══ Records to process
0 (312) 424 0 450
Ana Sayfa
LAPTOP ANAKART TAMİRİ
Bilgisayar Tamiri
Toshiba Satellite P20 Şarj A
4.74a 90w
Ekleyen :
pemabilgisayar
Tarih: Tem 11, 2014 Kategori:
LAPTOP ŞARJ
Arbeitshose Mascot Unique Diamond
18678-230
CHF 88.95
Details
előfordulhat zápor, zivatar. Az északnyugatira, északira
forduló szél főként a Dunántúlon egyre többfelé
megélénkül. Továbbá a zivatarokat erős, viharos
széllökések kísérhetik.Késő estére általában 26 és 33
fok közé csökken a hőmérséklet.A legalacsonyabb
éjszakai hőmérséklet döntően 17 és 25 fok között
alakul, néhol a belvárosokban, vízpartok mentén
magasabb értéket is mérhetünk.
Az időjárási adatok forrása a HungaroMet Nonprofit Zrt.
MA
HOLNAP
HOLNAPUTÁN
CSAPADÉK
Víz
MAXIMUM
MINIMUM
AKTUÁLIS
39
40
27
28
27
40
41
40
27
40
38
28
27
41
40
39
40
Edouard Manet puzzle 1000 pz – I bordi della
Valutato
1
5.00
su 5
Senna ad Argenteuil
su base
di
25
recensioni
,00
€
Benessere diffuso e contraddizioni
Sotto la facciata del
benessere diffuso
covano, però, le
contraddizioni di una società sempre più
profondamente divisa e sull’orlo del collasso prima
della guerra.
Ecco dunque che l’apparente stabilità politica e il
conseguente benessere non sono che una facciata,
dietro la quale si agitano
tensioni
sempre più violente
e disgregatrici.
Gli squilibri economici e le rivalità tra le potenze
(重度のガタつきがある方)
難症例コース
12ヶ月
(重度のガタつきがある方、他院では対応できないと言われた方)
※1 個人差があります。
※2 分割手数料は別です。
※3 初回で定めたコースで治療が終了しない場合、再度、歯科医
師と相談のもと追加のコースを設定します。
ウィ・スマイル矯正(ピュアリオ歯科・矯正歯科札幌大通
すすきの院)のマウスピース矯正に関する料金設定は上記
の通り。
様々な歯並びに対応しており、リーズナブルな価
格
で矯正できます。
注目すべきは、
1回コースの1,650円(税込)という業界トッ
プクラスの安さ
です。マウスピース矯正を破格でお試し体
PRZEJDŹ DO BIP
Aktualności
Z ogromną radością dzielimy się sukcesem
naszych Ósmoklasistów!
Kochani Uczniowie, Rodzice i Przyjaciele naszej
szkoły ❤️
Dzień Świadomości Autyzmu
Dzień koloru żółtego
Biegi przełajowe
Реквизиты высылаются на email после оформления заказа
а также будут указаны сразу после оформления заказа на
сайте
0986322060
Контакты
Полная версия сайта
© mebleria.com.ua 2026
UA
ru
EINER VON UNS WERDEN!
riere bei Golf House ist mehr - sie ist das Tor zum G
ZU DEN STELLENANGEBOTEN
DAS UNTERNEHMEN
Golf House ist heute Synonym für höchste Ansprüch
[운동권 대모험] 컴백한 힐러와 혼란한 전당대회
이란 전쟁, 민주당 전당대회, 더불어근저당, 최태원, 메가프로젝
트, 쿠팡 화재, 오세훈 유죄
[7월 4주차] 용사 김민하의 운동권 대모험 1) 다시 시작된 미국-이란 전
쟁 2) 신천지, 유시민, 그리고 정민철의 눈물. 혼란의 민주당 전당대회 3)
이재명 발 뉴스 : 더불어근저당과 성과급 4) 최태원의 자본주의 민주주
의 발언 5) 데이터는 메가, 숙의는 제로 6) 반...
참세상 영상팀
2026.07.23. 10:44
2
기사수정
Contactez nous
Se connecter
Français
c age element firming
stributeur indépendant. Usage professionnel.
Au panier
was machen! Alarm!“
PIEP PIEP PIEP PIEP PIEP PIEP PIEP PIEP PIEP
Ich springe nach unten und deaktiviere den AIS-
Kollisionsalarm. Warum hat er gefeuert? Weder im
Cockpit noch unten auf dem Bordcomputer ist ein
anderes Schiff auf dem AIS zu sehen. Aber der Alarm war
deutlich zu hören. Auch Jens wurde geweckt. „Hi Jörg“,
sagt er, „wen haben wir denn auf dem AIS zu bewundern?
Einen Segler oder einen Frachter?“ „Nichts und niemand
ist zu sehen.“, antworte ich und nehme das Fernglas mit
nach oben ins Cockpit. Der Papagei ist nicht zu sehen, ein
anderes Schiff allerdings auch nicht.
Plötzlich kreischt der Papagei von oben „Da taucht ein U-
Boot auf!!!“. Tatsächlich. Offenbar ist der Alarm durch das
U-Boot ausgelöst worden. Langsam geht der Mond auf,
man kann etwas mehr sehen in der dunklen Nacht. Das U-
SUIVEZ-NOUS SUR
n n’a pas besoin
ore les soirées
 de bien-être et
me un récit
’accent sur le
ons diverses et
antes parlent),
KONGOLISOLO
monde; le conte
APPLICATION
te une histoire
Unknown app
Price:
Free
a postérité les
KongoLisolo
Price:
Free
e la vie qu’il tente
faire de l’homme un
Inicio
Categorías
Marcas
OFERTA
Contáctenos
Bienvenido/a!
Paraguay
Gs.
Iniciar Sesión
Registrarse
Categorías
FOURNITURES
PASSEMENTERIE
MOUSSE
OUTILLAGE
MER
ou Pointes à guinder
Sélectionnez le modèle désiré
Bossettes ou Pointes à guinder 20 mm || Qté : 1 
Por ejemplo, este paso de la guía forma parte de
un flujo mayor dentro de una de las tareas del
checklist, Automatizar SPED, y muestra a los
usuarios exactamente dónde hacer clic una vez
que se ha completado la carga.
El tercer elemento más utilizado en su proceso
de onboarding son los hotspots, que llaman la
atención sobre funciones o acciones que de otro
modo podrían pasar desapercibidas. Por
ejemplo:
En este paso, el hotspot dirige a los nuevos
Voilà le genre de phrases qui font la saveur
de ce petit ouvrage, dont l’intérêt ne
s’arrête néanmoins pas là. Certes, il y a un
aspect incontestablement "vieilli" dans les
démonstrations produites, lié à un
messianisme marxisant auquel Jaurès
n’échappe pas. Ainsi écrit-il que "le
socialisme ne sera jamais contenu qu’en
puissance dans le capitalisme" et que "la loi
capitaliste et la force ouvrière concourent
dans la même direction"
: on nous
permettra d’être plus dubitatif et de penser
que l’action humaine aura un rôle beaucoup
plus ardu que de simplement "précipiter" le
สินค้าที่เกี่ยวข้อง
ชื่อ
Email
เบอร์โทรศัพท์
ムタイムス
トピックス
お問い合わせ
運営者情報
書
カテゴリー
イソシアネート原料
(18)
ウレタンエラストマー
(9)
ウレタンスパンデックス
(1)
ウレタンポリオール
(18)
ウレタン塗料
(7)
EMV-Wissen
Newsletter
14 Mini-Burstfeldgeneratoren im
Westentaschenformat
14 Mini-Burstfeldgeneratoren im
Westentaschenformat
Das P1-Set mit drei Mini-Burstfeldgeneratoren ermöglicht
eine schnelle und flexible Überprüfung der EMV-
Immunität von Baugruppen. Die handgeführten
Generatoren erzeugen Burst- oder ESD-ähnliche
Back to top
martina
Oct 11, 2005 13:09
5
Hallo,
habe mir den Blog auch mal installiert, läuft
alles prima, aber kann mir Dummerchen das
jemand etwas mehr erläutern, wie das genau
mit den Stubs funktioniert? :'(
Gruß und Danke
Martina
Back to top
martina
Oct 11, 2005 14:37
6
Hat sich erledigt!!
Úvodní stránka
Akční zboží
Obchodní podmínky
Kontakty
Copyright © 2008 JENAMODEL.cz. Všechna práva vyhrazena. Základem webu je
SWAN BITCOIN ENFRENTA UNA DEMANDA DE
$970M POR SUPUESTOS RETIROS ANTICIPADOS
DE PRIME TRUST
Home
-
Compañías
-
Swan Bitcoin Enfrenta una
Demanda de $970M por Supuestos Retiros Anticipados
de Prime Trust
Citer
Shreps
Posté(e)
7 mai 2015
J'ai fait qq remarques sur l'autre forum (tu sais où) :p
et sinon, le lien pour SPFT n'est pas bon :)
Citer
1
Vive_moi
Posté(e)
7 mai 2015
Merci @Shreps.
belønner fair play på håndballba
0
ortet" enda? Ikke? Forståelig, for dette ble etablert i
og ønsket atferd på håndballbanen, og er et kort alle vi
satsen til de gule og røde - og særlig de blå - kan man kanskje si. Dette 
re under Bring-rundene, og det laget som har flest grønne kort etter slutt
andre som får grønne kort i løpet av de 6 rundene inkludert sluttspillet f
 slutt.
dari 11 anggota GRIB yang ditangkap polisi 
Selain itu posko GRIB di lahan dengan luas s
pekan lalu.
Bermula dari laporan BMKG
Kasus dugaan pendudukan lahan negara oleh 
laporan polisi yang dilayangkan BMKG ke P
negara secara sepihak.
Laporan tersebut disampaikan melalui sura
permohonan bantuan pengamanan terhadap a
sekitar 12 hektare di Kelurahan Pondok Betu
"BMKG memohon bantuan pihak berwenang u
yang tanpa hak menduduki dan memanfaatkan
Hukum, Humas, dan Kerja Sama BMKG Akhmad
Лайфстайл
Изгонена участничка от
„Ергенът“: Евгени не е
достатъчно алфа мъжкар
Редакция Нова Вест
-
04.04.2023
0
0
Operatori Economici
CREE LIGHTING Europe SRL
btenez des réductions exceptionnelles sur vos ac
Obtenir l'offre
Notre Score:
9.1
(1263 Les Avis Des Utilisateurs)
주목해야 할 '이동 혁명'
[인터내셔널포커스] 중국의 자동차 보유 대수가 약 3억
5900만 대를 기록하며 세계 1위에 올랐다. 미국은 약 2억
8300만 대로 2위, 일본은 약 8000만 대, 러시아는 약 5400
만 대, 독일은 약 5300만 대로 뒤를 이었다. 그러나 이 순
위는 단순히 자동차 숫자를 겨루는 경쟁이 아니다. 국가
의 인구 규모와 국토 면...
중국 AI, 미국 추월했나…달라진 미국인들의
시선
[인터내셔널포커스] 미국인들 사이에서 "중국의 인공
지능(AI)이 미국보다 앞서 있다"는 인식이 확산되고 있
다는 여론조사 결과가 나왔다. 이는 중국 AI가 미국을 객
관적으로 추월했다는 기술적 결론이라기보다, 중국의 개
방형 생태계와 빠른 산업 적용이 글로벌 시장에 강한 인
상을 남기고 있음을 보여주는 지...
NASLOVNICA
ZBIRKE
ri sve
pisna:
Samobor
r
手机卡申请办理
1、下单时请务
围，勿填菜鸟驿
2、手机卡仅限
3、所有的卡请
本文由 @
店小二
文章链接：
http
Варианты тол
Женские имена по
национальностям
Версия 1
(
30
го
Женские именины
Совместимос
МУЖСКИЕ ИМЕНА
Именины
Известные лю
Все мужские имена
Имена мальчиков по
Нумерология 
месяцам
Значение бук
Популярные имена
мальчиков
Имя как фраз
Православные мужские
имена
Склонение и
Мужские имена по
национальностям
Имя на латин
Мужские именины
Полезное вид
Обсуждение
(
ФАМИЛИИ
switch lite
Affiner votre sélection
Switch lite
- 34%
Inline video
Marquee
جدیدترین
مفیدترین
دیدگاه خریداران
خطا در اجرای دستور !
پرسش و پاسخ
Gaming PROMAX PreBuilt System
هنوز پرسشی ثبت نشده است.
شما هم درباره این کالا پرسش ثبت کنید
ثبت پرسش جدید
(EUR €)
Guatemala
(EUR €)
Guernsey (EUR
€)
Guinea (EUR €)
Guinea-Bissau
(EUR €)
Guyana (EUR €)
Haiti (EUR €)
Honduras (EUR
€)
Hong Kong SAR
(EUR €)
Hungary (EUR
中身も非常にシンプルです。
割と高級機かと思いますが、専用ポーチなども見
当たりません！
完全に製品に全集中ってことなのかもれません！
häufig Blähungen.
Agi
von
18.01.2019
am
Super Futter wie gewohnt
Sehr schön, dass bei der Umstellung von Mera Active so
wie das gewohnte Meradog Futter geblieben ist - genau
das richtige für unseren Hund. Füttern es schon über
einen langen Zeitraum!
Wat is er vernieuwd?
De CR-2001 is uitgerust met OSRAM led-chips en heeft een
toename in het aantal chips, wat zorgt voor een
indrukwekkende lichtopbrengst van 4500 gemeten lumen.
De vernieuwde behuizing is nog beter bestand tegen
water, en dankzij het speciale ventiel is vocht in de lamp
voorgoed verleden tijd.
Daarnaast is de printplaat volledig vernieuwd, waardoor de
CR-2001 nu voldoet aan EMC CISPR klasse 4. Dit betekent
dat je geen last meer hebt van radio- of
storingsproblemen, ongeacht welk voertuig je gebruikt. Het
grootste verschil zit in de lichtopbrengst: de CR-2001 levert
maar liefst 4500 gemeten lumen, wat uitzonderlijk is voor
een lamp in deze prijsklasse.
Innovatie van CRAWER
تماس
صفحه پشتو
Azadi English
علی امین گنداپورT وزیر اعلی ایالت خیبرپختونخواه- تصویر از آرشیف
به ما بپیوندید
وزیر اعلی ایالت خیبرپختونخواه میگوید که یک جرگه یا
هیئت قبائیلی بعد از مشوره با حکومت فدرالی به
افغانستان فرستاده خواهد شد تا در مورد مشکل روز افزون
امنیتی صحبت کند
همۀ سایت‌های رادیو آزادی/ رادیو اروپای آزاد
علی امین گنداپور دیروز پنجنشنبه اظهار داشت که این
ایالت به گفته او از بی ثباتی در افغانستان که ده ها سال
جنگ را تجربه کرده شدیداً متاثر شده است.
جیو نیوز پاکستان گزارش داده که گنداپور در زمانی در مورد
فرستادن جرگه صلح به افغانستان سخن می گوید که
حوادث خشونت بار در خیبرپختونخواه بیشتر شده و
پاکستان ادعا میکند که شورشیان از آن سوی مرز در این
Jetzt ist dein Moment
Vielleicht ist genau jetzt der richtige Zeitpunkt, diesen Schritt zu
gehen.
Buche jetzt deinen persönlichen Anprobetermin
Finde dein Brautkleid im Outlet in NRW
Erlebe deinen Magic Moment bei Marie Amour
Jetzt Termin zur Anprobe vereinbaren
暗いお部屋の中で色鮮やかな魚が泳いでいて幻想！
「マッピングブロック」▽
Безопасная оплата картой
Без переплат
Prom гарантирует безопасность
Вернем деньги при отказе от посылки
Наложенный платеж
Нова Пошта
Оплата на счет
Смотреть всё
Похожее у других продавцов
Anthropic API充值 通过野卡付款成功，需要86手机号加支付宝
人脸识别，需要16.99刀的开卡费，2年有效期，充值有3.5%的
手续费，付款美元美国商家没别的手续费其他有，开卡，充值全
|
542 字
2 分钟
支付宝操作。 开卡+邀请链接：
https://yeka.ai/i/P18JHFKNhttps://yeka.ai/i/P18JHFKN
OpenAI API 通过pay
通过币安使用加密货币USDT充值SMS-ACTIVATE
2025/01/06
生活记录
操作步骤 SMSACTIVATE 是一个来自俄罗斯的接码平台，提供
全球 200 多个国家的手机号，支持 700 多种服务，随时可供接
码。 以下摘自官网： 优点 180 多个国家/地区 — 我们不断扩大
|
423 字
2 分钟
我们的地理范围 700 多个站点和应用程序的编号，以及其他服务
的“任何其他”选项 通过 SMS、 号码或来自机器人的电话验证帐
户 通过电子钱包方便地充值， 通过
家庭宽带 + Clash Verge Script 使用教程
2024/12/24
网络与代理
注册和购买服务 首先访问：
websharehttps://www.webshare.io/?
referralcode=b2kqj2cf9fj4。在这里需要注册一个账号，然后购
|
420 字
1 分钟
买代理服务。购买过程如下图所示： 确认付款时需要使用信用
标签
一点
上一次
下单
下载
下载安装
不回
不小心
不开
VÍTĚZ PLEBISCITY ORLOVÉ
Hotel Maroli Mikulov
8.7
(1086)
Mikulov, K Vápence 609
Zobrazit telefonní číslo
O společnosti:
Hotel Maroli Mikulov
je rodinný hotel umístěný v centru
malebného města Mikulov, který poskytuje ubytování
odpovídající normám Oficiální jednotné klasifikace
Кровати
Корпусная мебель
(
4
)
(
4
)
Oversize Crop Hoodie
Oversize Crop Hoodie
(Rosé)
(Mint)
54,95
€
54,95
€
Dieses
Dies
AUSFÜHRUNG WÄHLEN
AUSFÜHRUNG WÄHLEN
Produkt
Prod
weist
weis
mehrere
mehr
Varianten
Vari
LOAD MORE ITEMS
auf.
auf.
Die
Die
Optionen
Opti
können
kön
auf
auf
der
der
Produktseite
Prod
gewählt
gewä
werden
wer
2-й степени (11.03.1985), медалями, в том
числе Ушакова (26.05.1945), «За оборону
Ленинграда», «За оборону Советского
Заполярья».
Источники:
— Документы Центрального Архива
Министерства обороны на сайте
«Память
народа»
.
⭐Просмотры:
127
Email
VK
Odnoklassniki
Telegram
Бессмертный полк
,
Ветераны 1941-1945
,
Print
════
- _Job item_: Above are the records; from them, give again exactly the lines from the one containing "Hukum, Humas, dan Kerja Sama BMKG Akhmad" through the one containing "관적으로 추월했다는 기술적 결론이라기보다, 중국의 개", both included.

- _Answer space_:
Hukum, Humas, dan Kerja Sama BMKG Akhmad
Лайфстайл
Изгонена участничка от
„Ергенът“: Евгени не е
достатъчно алфа мъжкар
Редакция Нова Вест
-
04.04.2023
0
0
Operatori Economici
CREE LIGHTING Europe SRL
btenez des réductions exceptionnelles sur vos ac
Obtenir l'offre
Notre Score:
9.1
(1263 Les Avis Des Utilisateurs)
주목해야 할 '이동 혁명'
[인터내셔널포커스] 중국의 자동차 보유 대수가 약 3억
5900만 대를 기록하며 세계 1위에 올랐다. 미국은 약 2억
8300만 대로 2위, 일본은 약 8000만 대, 러시아는 약 5400
만 대, 독일은 약 5300만 대로 뒤를 이었다. 그러나 이 순
위는 단순히 자동차 숫자를 겨루는 경쟁이 아니다. 국가
의 인구 규모와 국토 면...
중국 AI, 미국 추월했나…달라진 미국인들의
시선
[인터내셔널포커스] 미국인들 사이에서 "중국의 인공
지능(AI)이 미국보다 앞서 있다"는 인식이 확산되고 있
다는 여론조사 결과가 나왔다. 이는 중국 AI가 미국을 객
관적으로 추월했다는 기술적 결론이라기보다, 중국의 개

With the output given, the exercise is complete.